Defra secretary Michael Gove has refused to say whether he is committed to culling badgers as a means of controlling bovine tuberculosis in cattle.
Mr Gove was responding to a question from Farmers Weekly after delivering a keynote address to the NFU conference in Birmingham on Tuesday (20 February).
It follows a government announcement that Defra is to review its bovine TB strategy and progress towards its goal of eliminating the disease within 25 years.
Mr Gove was asked whether he was committed to the cull – and whether he believed it was compatible with his pledges on animal welfare and securing a “green Brexit”.
He replied: “Bovine TB is a threat to animal welfare – it is a disease that causes suffering and death to the animal population, which should be front and centre of any disease eradication strategy.
“We know there has been controversy over aspects of the approach that this government has taken to bovine TB.

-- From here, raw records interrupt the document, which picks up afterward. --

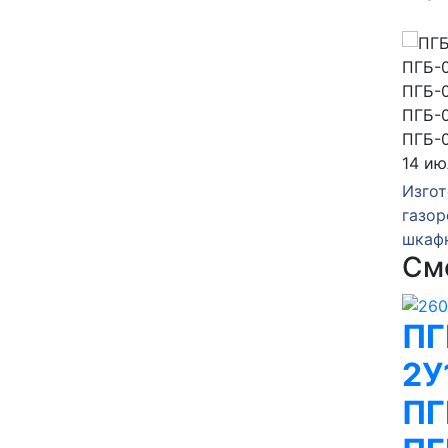
23 июля 2026
14 ию
зка
Изготовление и отгрузка
Изгот
 газа
газорегуляторного пункта
газор
ГРПШ-13-2У1
шкаф
См
ПГ
2У
ПГ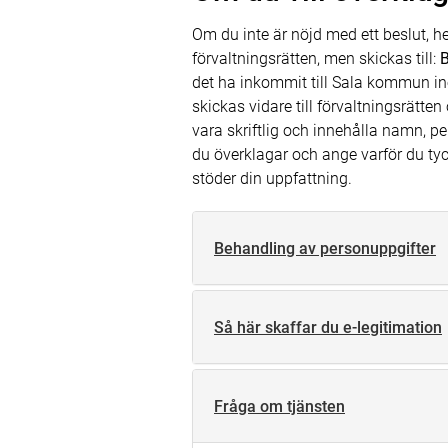
Om du inte är nöjd med ett beslut, hel
förvaltningsrätten, men skickas till:
B
det ha inkommit till Sala kommun ino
skickas vidare till förvaltningsrätt
vara skriftlig och innehålla namn, 
du överklagar och ange varför du tyck
stöder din uppfattning.
Behandling av personuppgifter
Så här skaffar du e-legitimation
Fråga om tjänsten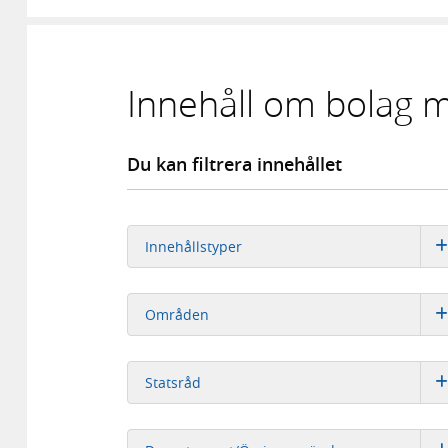
Innehåll om bolag m
Du kan filtrera innehållet
Innehållstyper
Områden
Statsråd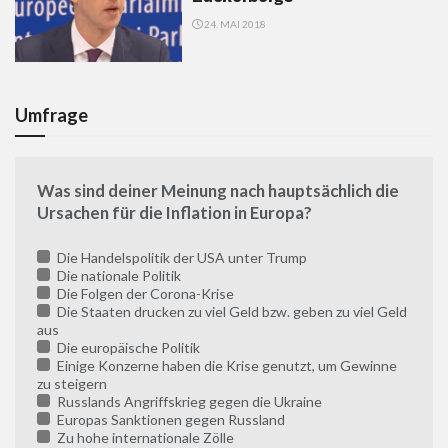
24. MAI 2018
Umfrage
Was sind deiner Meinung nach hauptsächlich die
Ursachen für die Inflation in Europa?
Die Handelspolitik der USA unter Trump
Die nationale Politik
Die Folgen der Corona-Krise
Die Staaten drucken zu viel Geld bzw. geben zu viel Geld
aus
Die europäische Politik
Einige Konzerne haben die Krise genutzt, um Gewinne
zu steigern
Russlands Angriffskrieg gegen die Ukraine
Europas Sanktionen gegen Russland
Zu hohe internationale Zölle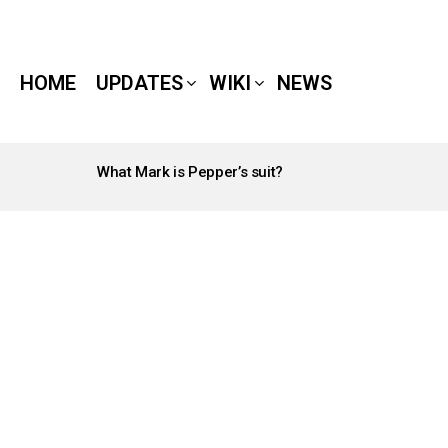
HOME
UPDATES
WIKI
NEWS
What Mark is Pepper’s suit?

“My whole approach is to be guided by the science. What we want to do is progressively reduce and eliminate this disease in a way which ensures that all animals can be better protected from infection.
“We continually keep under review the best means of doing so.”
“The right thing to do is to say what does the science tell us about how we can ensure that we can prevent this disease spreading and prevent more animals – and for that matter more farm businesses – from suffering as a result.”
Asked again whether he was committed to the cull, Mr Gove replied: “I am committed to following the science in order to ensure we have the best method possible of containing and dealing with this disease.”
He added: “None of us want to be engaged in any particular method because we have an attachment to a particular method.
“We follow the science in order to make sure we deal with the disease.”
Before he was Defra secretary, Mr Gove voted on 5 June 2013 in favour of culling badgers in an effort to control bovine tuberculosis.